2) Is there an advantage in selecting drives with the largest buffer? (The last I read was buffers of 2M or 8M)
3) How would MMAP (syscall 90) fit and help in my scenario?
4) Should I use a combination of the above options?
5) Any other considerations?
Thank you very much for any help or hint that you can provide.
I understand but I think you're over engineering the problem =) Hell, IMO using assembly, especially from a web page, is a huge amount of overkill. Generally C will form just as well and be a lot easier to maintain and is considerably more portable.
But in addition to the drive cache there's also the Linux page cache, so with 8M of per-disk cache and a page cache that will dynamically resize to fit inside almost all of the free memory on the box I doubt you'll have any disk I/O problems.
And the performance of the PCI bus and memory will come into play, it's hard to gauge those without just testing the hardware though.
And the RAID level will affect speed. RAID 5 is going to cost you some performance because every write will have parity calculated and written. RAID 1 shouldn't cost you any noticable performance since there's no calculations to be done. RAID 0 is generally regarded as the fastest, but since you're concerned with write performance and not read, I wouldn't even consider using this in a 0+1 or 1+0 setup.
And I doubt mmap will be of any use to you, since you're processing requests from a web form each write will be issued from a new process. And doing a new mmap, pointer calculations, etc would be a decent amount of extra complexity compared to open, seek, write, close and I would be surprised if there was any performance gain from it.
You might also want to consider ditching the asm routines and using something like php or mod_perl, they might actually be faster because they're compiled when the web server starts and they stay resident in memory, your asm routines are most likely being called from some CGI which requires a new process be forked on each invocation.
Thanks to noth.
I tried C and PHP (which I had to learn), stalled after 6 months and when I found I couldn't keep going like this, I caught up with assembly in a few weeks. Portability is something we do not want, this is for a NFP organization.
I was planning to use RAID 1.
As a Debian user, would you have any consideration of which I should be aware?
Your information is very enlightening.
I would think a non-profit organization (assuming that's what NFP stands for) would care about portability because then you can use it on whatever hardware you can get your hands on.
I can't think of anything special about RAID1, I think you can even use it for the root filesystem with LILO without any issues. I have a RAID1 array here setup between partitions on two disks using XFS on sparc64 and haven't had a single problem, mine's only for /var though.
You could use ramdisk. It is by far faster than any hard drive or RAID array. The data throughput of RAM is in gigabytes instead of a few tens of megabytes. Also the accessing time of RAM is a few nanoseconds instead of tens of milliseconds. The downside of using RAM is data is cleared after a reboot or powered down.
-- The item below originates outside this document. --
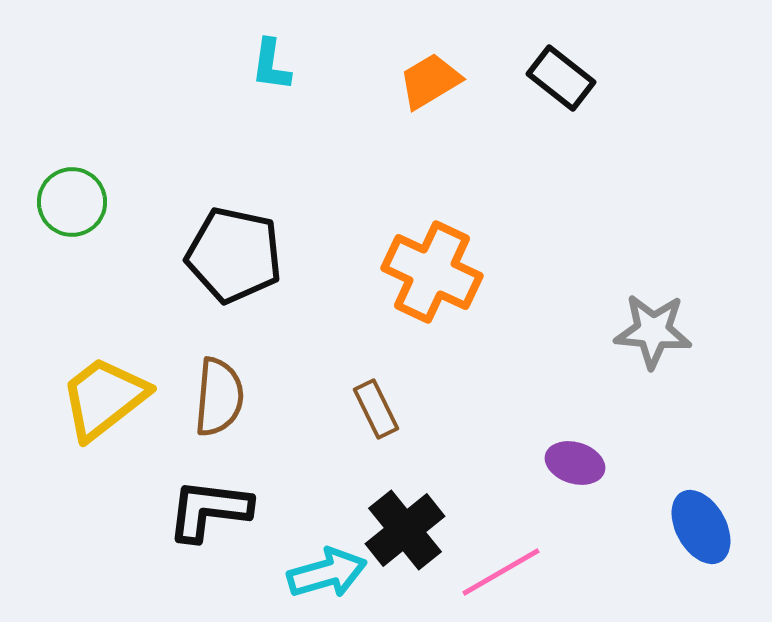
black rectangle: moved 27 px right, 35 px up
You can look into E-disk or solidstate disks. Flash should not be used because it has limited writes. FRAM can be used because it has unlimited writes and instantous but it will cost a lot and consume a lot of power to reach sufficient storage.
Quote:
2) Is there an advantage in selecting drives with the largest buffer? (The last I read was buffers of 2M or 8M)
The cache on the hard drive will be used when it is stand alone. If the hard drive is connected in the RAID array, the cache on the hard drive becomes useless. The cache on the RAID controller will be used instead. Cache is used when reading. Sometimes it is used when writing. If you use XFS, it will use its own cache.
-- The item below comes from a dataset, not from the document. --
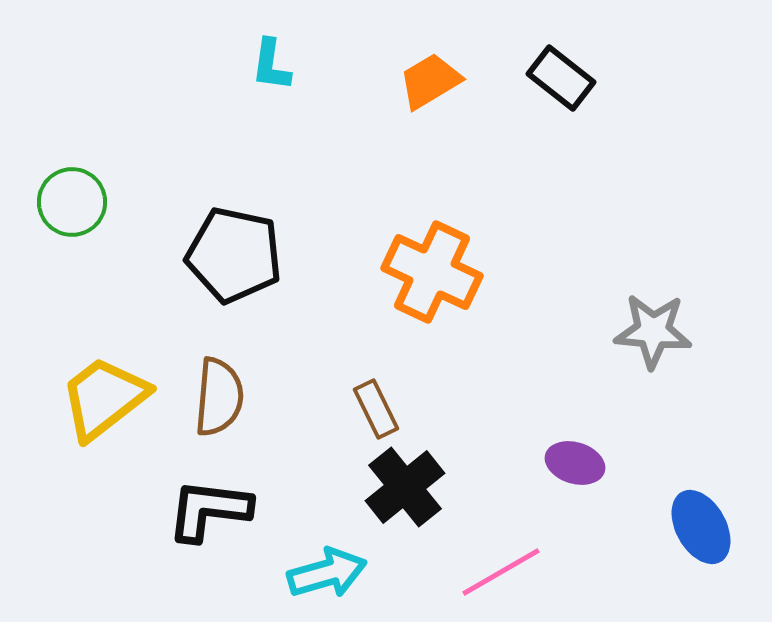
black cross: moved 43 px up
Make sure you put cooling devices on each hard drive or else the hard drives will fail sooner than you think.
Thank you Electro. Your info is most welcome. I am going to use XFS, an Escalade raid controller for raid 1 and probably ramdisk to store the routines. The computer is going to have a lot of memory (16G), so your comments are very timely.
A lot of IDE disks ignore the commands to disable their onboard cache (it's a cheap trick to get better performance numbers), so even if the RAID controller attempts to disable it in favor of it's own cache both will be in use. The reason this is important is that if the power fails and there is data in the drive's cache it'll be lost even though the OS and RAID controller thought it was on disk. And since a lot of SATA disks are just normal ATA disks with a serial adapter on them, it's something you should think about.
But if you're going to spend the money on 16G of memory, I'm sure you can afford a $100 UPS.
I agree that there is simply no reason to use assembly, or even complicated techniques of any kind. Why? Because the data is coming in from HTTP! And it's going to disk! In other words, this operation is strictly "I/O bound," dependent upon the speed of I/O operations not the CPU. The programming can be positively wasteful and it will still work just as well.
As soon as your routine does its disk-write, the data is going to be assembled into a buffer and written to disk. Your process need not, and should not, be delayed while this is happening: as soon as it has posted the request, the actual completion of the physical write will be asynchronous. Furthermore, if several successive writes occur in very quick succession (as they probably will), Linux will automatically lump all of them into just one physical disk-write. All of this is happening automagically.
So make it easy on yourself. Your efforts to "make it faster" are misguided in this case.
I am very grateful for all your advices which make plenty of sense to me. I have to stick to assembly because, as explained above, it's the only language I can use without wasting time in learning. I realize that the time I spent "optimizing" these routines is wasted but this is nothing compared to the time I spent learning other languages and failing in their use.